Here are some of the typical tasks and responsibilities of a Reliability Engineer:

  1. Analyze data and perform statistical modeling: Reliability Engineers analyze data related to equipment performance, failure rates, and maintenance history to identify trends and patterns. They use statistical modeling to predict future failures and plan maintenance activities accordingly.
  2. Develop and implement reliability strategies: Reliability Engineers develop and implement strategies to improve the reliability and availability of equipment and systems. This may include performing root cause analysis, implementing preventive maintenance programs, and conducting failure mode and effects analysis (FMEA).

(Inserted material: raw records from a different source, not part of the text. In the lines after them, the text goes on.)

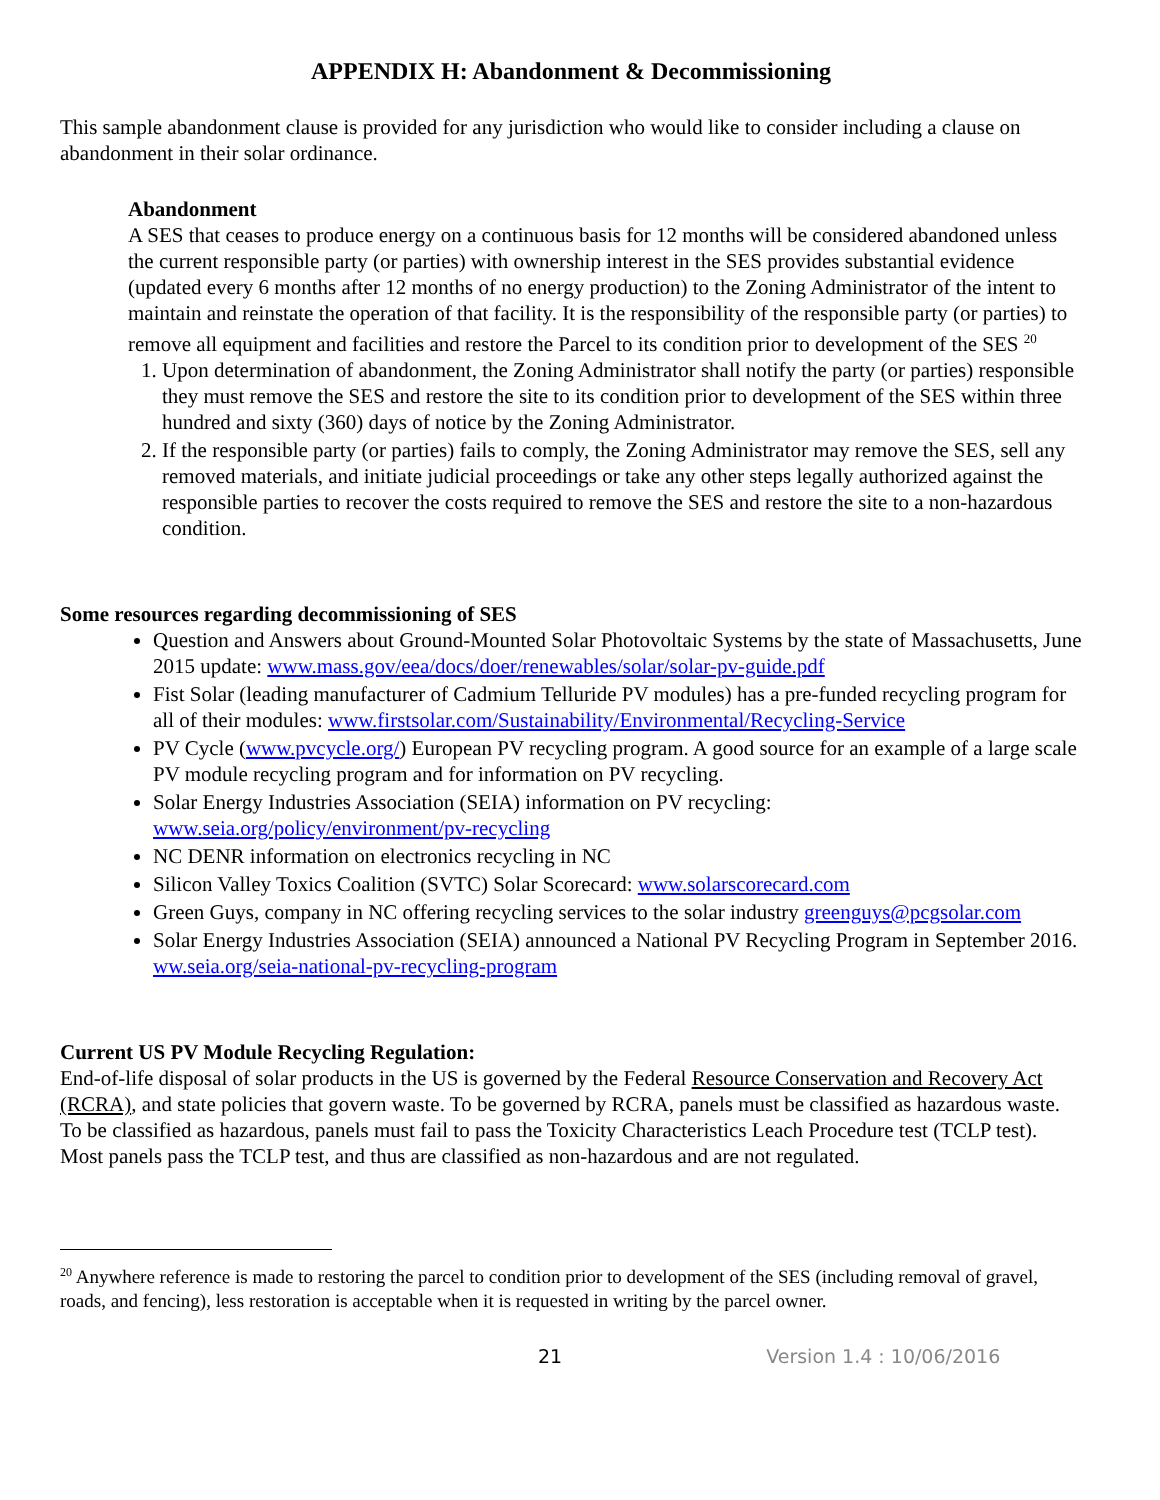APPENDIX H: Abandonment & Decommissioning
This sample abandonment clause is provided for any jurisdiction who would like to consider including a clause on abandonment in their solar ordinance.
Abandonment
A SES that ceases to produce energy on a continuous basis for 12 months will be considered abandoned unless the current responsible party (or parties) with ownership interest in the SES provides substantial evidence (updated every 6 months after 12 months of no energy production) to the Zoning Administrator of the intent to maintain and reinstate the operation of that facility. It is the responsibility of the responsible party (or parties) to remove all equipment and facilities and restore the Parcel to its condition prior to development of the SES <sup>20</sup>
1. Upon determination of abandonment, the Zoning Administrator shall notify the party (or parties) responsible they must remove the SES and restore the site to its condition prior to development of the SES within three hundred and sixty (360) days of notice by the Zoning Administrator.
2. If the responsible party (or parties) fails to comply, the Zoning Administrator may remove the SES, sell any removed materials, and initiate judicial proceedings or take any other steps legally authorized against the responsible parties to recover the costs required to remove the SES and restore the site to a non-hazardous condition.
Some resources regarding decommissioning of SES
Question and Answers about Ground-Mounted Solar Photovoltaic Systems by the state of Massachusetts, June 2015 update: www.mass.gov/eea/docs/doer/renewables/solar/solar-pv-guide.pdf
Fist Solar (leading manufacturer of Cadmium Telluride PV modules) has a pre-funded recycling program for all of their modules: www.firstsolar.com/Sustainability/Environmental/Recycling-Service
PV Cycle (www.pvcycle.org/) European PV recycling program. A good source for an example of a large scale PV module recycling program and for information on PV recycling.
Solar Energy Industries Association (SEIA) information on PV recycling: www.seia.org/policy/environment/pv-recycling
NC DENR information on electronics recycling in NC
Silicon Valley Toxics Coalition (SVTC) Solar Scorecard: www.solarscorecard.com
Green Guys, company in NC offering recycling services to the solar industry greenguys@pcgsolar.com
Solar Energy Industries Association (SEIA) announced a National PV Recycling Program in September 2016. ww.seia.org/seia-national-pv-recycling-program
Current US PV Module Recycling Regulation:
End-of-life disposal of solar products in the US is governed by the Federal Resource Conservation and Recovery Act (RCRA), and state policies that govern waste. To be governed by RCRA, panels must be classified as hazardous waste. To be classified as hazardous, panels must fail to pass the Toxicity Characteristics Leach Procedure test (TCLP test). Most panels pass the TCLP test, and thus are classified as non-hazardous and are not regulated.
<sup>20</sup> Anywhere reference is made to restoring the parcel to condition prior to development of the SES (including removal of gravel, roads, and fencing), less restoration is acceptable when it is requested in writing by the parcel owner.
21 Version 1.4 : 10/06/2016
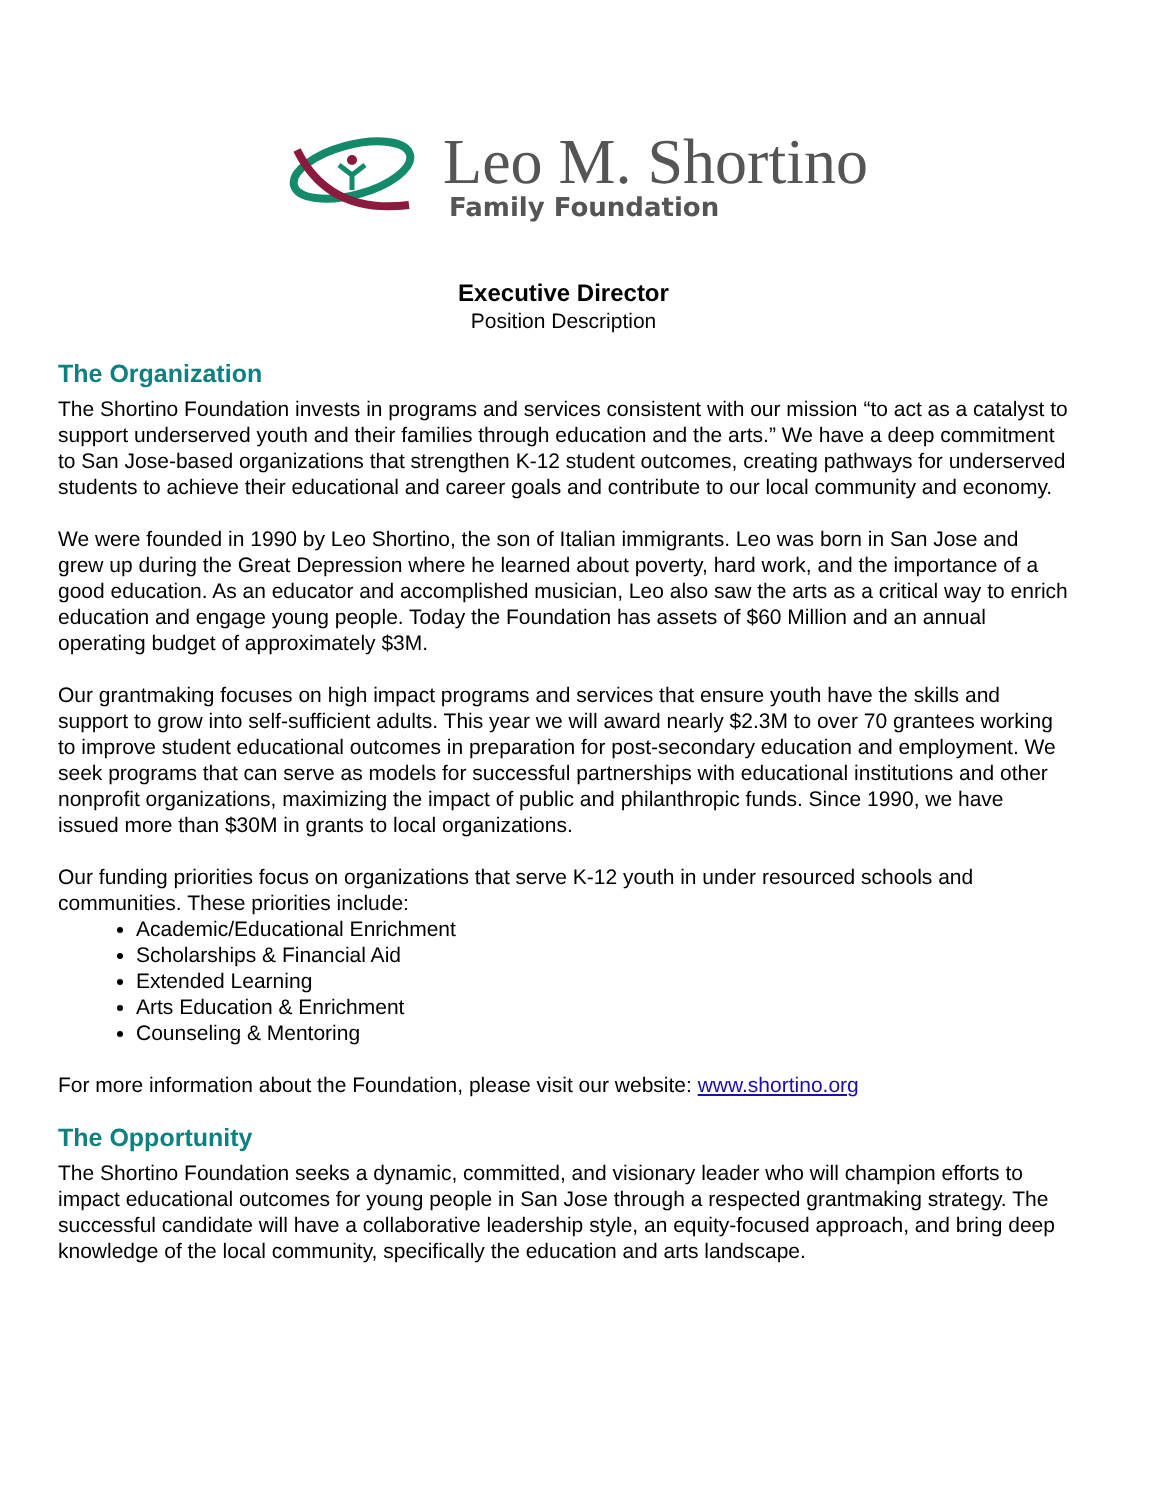Leo M. Shortino
Family Foundation
Executive Director
Position Description
The Organization
The Shortino Foundation invests in programs and services consistent with our mission “to act as a catalyst to support underserved youth and their families through education and the arts.” We have a deep commitment to San Jose-based organizations that strengthen K-12 student outcomes, creating pathways for underserved students to achieve their educational and career goals and contribute to our local community and economy.
We were founded in 1990 by Leo Shortino, the son of Italian immigrants. Leo was born in San Jose and grew up during the Great Depression where he learned about poverty, hard work, and the importance of a good education. As an educator and accomplished musician, Leo also saw the arts as a critical way to enrich education and engage young people. Today the Foundation has assets of $60 Million and an annual operating budget of approximately $3M.
Our grantmaking focuses on high impact programs and services that ensure youth have the skills and support to grow into self-sufficient adults. This year we will award nearly $2.3M to over 70 grantees working to improve student educational outcomes in preparation for post-secondary education and employment. We seek programs that can serve as models for successful partnerships with educational institutions and other nonprofit organizations, maximizing the impact of public and philanthropic funds. Since 1990, we have issued more than $30M in grants to local organizations.
Our funding priorities focus on organizations that serve K-12 youth in under resourced schools and communities. These priorities include:
Academic/Educational Enrichment
Scholarships & Financial Aid
Extended Learning
Arts Education & Enrichment
Counseling & Mentoring
For more information about the Foundation, please visit our website: www.shortino.org
The Opportunity
The Shortino Foundation seeks a dynamic, committed, and visionary leader who will champion efforts to impact educational outcomes for young people in San Jose through a respected grantmaking strategy. The successful candidate will have a collaborative leadership style, an equity-focused approach, and bring deep knowledge of the local community, specifically the education and arts landscape.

  3. Collaborate with other teams: Reliability Engineers collaborate with other teams such as operations, maintenance, and engineering to identify and address reliability issues. They may also work with suppliers to ensure the reliability of equipment and materials.
  4. Monitor and evaluate performance: Reliability Engineers monitor the performance of systems and equipment to identify areas for improvement. They use data to evaluate the effectiveness of reliability strategies and make adjustments as necessary.
  5. Provide technical support: Reliability Engineers provide technical support to other teams and stakeholders, answering questions and providing guidance on reliability-related issues.
  6. Continuously improve processes: Reliability Engineers are responsible for continuously improving reliability processes and methodologies. They stay up-to-date with the latest technologies and best practices in the field and identify opportunities for improvement.